AIM
Turn the text lines of every record below into one numbered list, dropping any blank lines. Omit the pictures from your answer.

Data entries
____
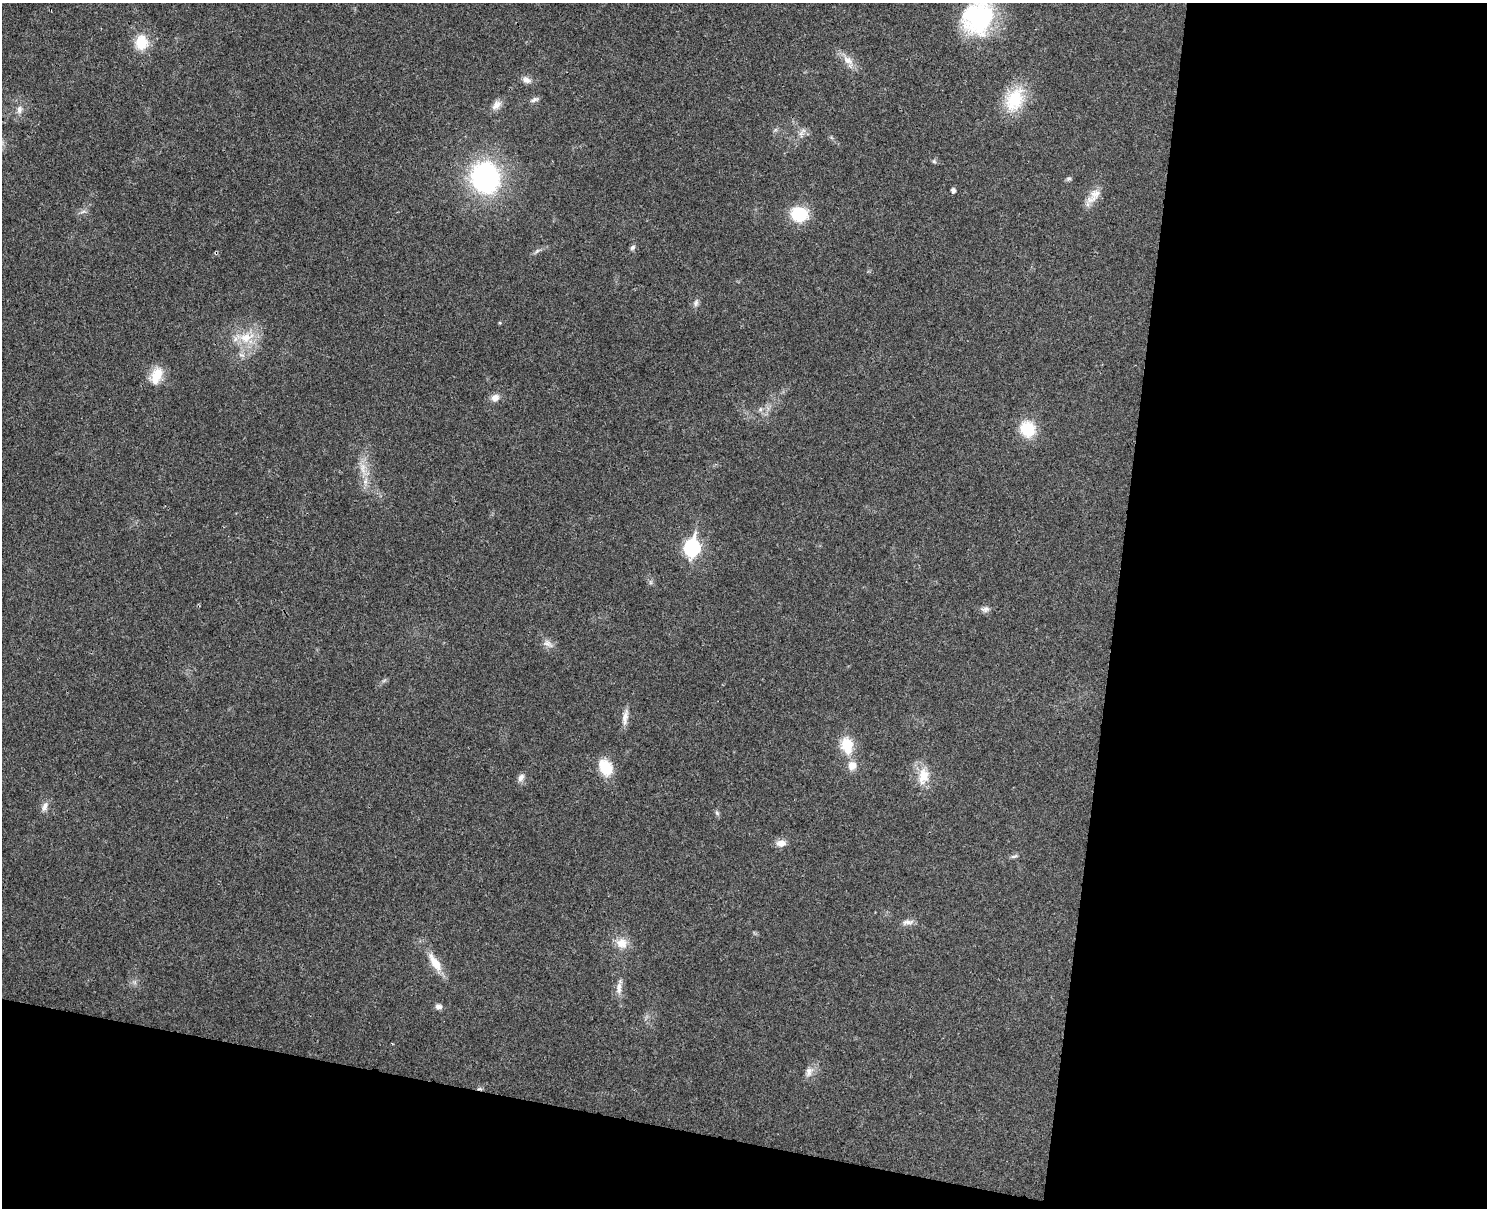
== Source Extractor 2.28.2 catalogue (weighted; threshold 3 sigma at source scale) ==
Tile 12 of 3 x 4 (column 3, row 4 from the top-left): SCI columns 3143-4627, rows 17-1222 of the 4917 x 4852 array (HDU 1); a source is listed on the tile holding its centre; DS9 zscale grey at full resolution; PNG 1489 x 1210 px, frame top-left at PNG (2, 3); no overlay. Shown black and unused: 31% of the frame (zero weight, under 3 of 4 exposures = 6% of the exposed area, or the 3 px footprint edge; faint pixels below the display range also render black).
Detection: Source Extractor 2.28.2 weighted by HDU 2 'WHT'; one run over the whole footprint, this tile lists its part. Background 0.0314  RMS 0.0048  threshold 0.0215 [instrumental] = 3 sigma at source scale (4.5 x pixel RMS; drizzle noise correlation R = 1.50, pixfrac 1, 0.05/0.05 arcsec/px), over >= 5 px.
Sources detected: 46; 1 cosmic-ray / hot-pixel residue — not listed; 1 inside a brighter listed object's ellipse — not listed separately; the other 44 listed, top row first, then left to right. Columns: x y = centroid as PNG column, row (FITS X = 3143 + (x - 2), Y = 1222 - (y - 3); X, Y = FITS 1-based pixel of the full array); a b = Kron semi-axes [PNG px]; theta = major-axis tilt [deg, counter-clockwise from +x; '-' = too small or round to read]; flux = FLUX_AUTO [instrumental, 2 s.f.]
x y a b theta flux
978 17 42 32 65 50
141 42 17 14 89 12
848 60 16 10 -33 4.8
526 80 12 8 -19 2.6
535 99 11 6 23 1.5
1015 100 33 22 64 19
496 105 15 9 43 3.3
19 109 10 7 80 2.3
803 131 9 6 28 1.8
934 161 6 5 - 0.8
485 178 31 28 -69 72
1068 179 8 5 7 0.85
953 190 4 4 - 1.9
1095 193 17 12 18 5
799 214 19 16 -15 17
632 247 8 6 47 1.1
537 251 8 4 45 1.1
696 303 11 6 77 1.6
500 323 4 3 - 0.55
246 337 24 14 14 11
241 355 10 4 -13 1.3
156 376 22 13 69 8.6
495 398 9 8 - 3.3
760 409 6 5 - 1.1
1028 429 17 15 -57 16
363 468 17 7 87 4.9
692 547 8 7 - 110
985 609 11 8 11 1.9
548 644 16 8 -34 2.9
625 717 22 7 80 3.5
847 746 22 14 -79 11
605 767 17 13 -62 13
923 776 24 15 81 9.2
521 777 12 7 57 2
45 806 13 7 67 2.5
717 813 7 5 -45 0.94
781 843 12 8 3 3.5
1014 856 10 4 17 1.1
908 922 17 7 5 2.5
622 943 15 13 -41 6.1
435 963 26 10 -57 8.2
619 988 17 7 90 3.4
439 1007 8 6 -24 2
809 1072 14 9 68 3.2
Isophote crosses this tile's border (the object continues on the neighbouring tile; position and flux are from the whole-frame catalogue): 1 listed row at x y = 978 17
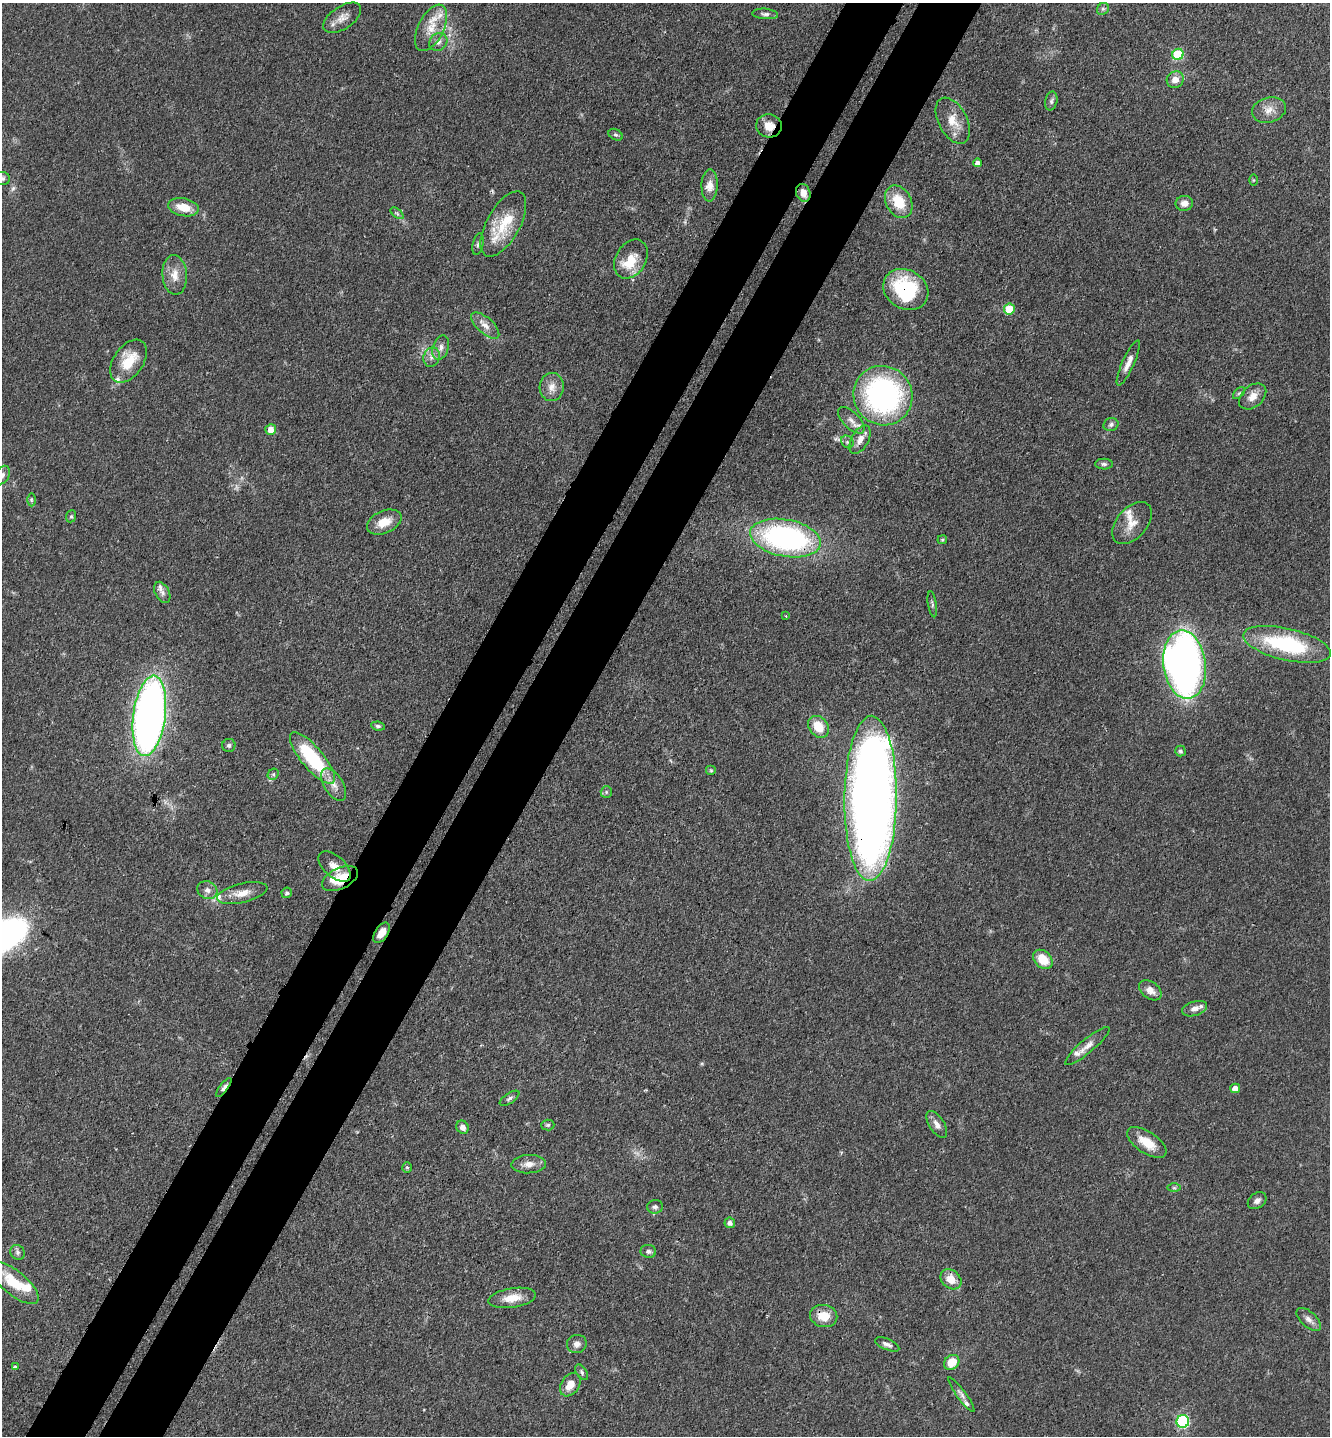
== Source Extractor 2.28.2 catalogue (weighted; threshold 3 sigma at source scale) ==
____
TASK RESULT
1. == Source Extractor 2.28.2 catalogue (weighted; threshold 3 sigma at source scale) ==
2. Tile 12 of 3 x 4 (column 3, row 4 from the top-left): SCI columns 3143-4627, rows 17-1222 of the 4917 x 4852 array (HDU 1); a source is listed on the tile holding its centre; DS9 zscale grey at full resolution; PNG 1489 x 1210 px, frame top-left at PNG (2, 3); no overlay. Shown black and unused: 31% of the frame (zero weight, under 3 of 4 exposures = 6% of the exposed area, or the 3 px footprint edge; faint pixels below the display range also render black).
3. Detection: Source Extractor 2.28.2 weighted by HDU 2 'WHT'; one run over the whole footprint, this tile lists its part. Background 0.0314  RMS 0.0048  threshold 0.0215 [instrumental] = 3 sigma at source scale (4.5 x pixel RMS; drizzle noise correlation R = 1.50, pixfrac 1, 0.05/0.05 arcsec/px), over >= 5 px.
4. Sources detected: 46; 1 cosmic-ray / hot-pixel residue — not listed; 1 inside a brighter listed object's ellipse — not listed separately; the other 44 listed, top row first, then left to right. Columns: x y = centroid as PNG column, row (FITS X = 3143 + (x - 2), Y = 1222 - (y - 3); X, Y = FITS 1-based pixel of the full array); a b = Kron semi-axes [PNG px]; theta = major-axis tilt [deg, counter-clockwise from +x; '-' = too small or round to read]; flux = FLUX_AUTO [instrumental, 2 s.f.]
5. x y a b theta flux
6. 978 17 42 32 65 50
7. 141 42 17 14 89 12
8. 848 60 16 10 -33 4.8
9. 526 80 12 8 -19 2.6
10. 535 99 11 6 23 1.5
11. 1015 100 33 22 64 19
12. 496 105 15 9 43 3.3
13. 19 109 10 7 80 2.3
14. 803 131 9 6 28 1.8
15. 934 161 6 5 - 0.8
16. 485 178 31 28 -69 72
17. 1068 179 8 5 7 0.85
18. 953 190 4 4 - 1.9
19. 1095 193 17 12 18 5
20. 799 214 19 16 -15 17
21. 632 247 8 6 47 1.1
22. 537 251 8 4 45 1.1
23. 696 303 11 6 77 1.6
24. 500 323 4 3 - 0.55
25. 246 337 24 14 14 11
26. 241 355 10 4 -13 1.3
27. 156 376 22 13 69 8.6
28. 495 398 9 8 - 3.3
29. 760 409 6 5 - 1.1
30. 1028 429 17 15 -57 16
31. 363 468 17 7 87 4.9
32. 692 547 8 7 - 110
33. 985 609 11 8 11 1.9
34. 548 644 16 8 -34 2.9
35. 625 717 22 7 80 3.5
36. 847 746 22 14 -79 11
37. 605 767 17 13 -62 13
38. 923 776 24 15 81 9.2
39. 521 777 12 7 57 2
40. 45 806 13 7 67 2.5
41. 717 813 7 5 -45 0.94
42. 781 843 12 8 3 3.5
43. 1014 856 10 4 17 1.1
44. 908 922 17 7 5 2.5
45. 622 943 15 13 -41 6.1
46. 435 963 26 10 -57 8.2
47. 619 988 17 7 90 3.4
48. 439 1007 8 6 -24 2
49. 809 1072 14 9 68 3.2
50. Isophote crosses this tile's border (the object continues on the neighbouring tile; position and flux are from the whole-frame catalogue): 1 listed row at x y = 978 17
51. == Source Extractor 2.28.2 catalogue (weighted; threshold 3 sigma at source scale) ==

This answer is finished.